Batılı Kordelyo ismini önceleri Haçlı Seferleri komutanı İngiltere Kralı Aslan Yürekli Richard (o dönemde İngiltere'nin geçerli dili olan Fransızca'da ‘Richard Cocur de Lion’ ile bağlantılandırmışlar ise de, buralara hiç gelmemiş olan kralın Kordelyo ismi ile ilişkisi olabileceği tezi daha 19. yüzyıl kaynaklarında reddedilmiştir.
13. yüzyıl Bizans kaynaklarında bölgede yer alan ve yeri tam olarak tespit edilemeyen ‘Kordeleon’ adlı bir yerleşimin bahsi geçmektedir ve ismin kökeninin bu tarihlerden de geriye götürülebileceği savunulmuştur.
‘Kordule, Kordyle’ sözcüğünün Hellence’ de ‘şişlik, yumru, gurz, topuz başı’ gibi anlamları bulunmaktadır.
Gerçektende kıyı boyunca antik dönemde uzaktan algılanan tek belirgin ve hakim nokta Küçük Yamanlar Tepesi’dir.
Naldöken’den batıya ilerleyen kayalık sırt bir topuz başı gibi Küçük Yamanlar Tepesi ile sona ermektedir.
*- Destek sağlanıyor
Merkeze bağlı Sancaklı ve Yamanlar köyleri sınırında küçük ölçekli tarım yapılıyor.

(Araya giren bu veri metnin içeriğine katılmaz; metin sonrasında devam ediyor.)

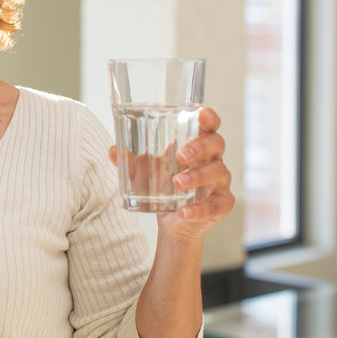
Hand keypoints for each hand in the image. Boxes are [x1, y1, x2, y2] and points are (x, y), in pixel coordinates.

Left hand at [108, 107, 234, 242]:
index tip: (201, 115)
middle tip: (181, 155)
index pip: (209, 126)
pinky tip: (184, 211)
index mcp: (198, 145)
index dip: (209, 117)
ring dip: (197, 176)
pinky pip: (216, 205)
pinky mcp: (222, 205)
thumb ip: (130, 160)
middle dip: (200, 147)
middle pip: (216, 143)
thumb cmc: (163, 186)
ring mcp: (220, 182)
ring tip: (177, 182)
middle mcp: (213, 160)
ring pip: (218, 172)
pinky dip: (199, 209)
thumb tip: (114, 150)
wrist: (173, 222)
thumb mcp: (144, 171)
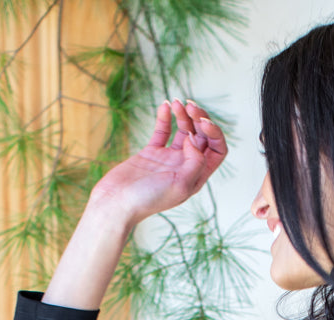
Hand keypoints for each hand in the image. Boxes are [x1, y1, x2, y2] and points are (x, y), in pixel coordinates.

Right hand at [89, 99, 226, 226]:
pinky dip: (165, 117)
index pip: (217, 151)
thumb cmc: (149, 199)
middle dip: (199, 118)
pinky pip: (162, 131)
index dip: (214, 134)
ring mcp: (169, 159)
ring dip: (183, 115)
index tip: (201, 123)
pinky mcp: (151, 153)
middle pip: (202, 137)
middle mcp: (186, 167)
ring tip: (176, 103)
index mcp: (197, 177)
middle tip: (190, 106)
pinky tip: (165, 105)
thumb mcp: (180, 184)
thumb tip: (196, 140)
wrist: (117, 202)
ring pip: (184, 131)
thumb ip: (195, 162)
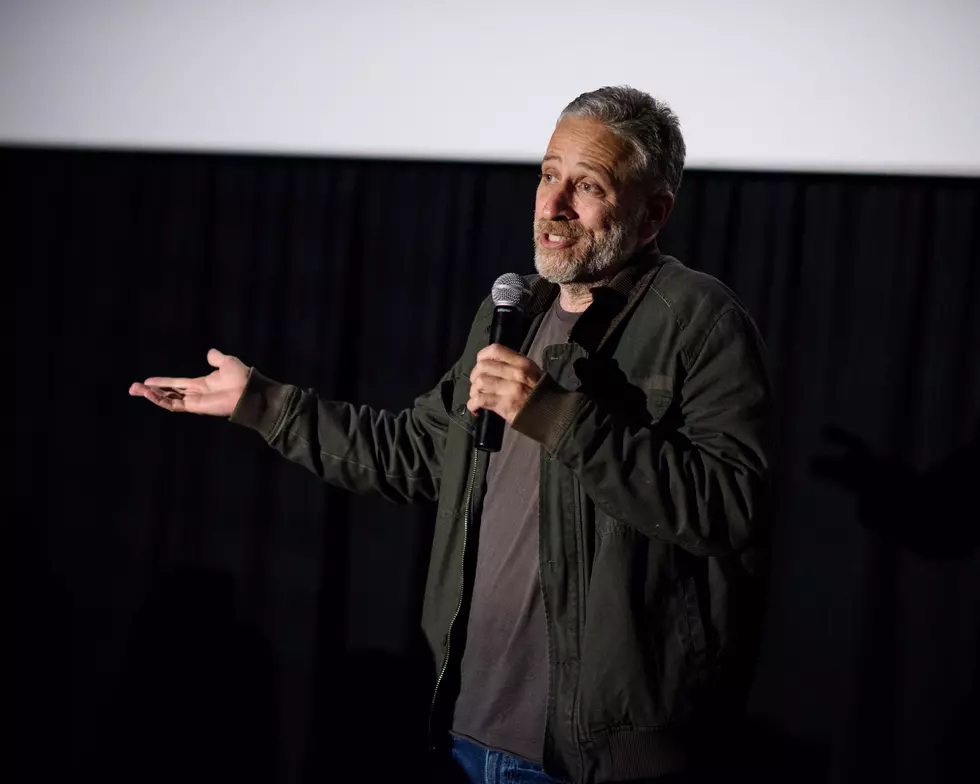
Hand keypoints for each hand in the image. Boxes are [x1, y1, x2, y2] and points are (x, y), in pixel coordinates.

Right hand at [129, 348, 248, 415]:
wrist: (248, 391)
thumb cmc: (241, 378)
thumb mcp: (227, 362)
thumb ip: (216, 358)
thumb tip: (210, 352)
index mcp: (202, 384)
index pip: (177, 383)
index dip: (163, 381)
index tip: (148, 380)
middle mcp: (196, 394)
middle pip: (169, 393)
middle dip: (151, 391)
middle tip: (133, 388)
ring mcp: (194, 401)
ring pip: (167, 399)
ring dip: (151, 395)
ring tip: (135, 390)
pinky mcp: (194, 407)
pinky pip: (173, 404)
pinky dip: (160, 400)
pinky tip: (149, 394)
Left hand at [467, 344, 542, 423]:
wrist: (552, 415)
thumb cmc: (541, 394)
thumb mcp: (532, 373)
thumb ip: (514, 366)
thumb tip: (491, 364)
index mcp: (522, 363)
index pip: (495, 350)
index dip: (482, 356)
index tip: (480, 364)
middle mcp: (516, 373)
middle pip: (483, 366)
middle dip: (474, 376)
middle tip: (477, 385)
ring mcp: (510, 389)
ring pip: (480, 382)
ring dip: (473, 391)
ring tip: (477, 397)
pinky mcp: (505, 405)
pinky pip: (480, 400)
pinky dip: (473, 405)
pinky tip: (476, 408)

Tarım, zeytincilik ve bahçelerden oluşuyor.
Bölgenin yamaç olması sonucu büyük tarım alanları bulunmuyor.
Buna rağmen Karşıyaka Belediyesi özellikle son zamanlarda evlere kapandığımız sırada, buradaki üreticilere tohumdan başlamak üzere her türlü desteği sağlıyor.
Bugünkü kent merkezinin büyük bir bölümü geçmişte tarım alanı olarak kullanılmaktaydı.
Gediz nehrinin 1870 yıllarına kadar denize döküldüğü alan olması nedeniyle alüvyon toprağı bulunan ve tarımda önemli yeri olan bu bölge günümüzde tamamen yapılaştı.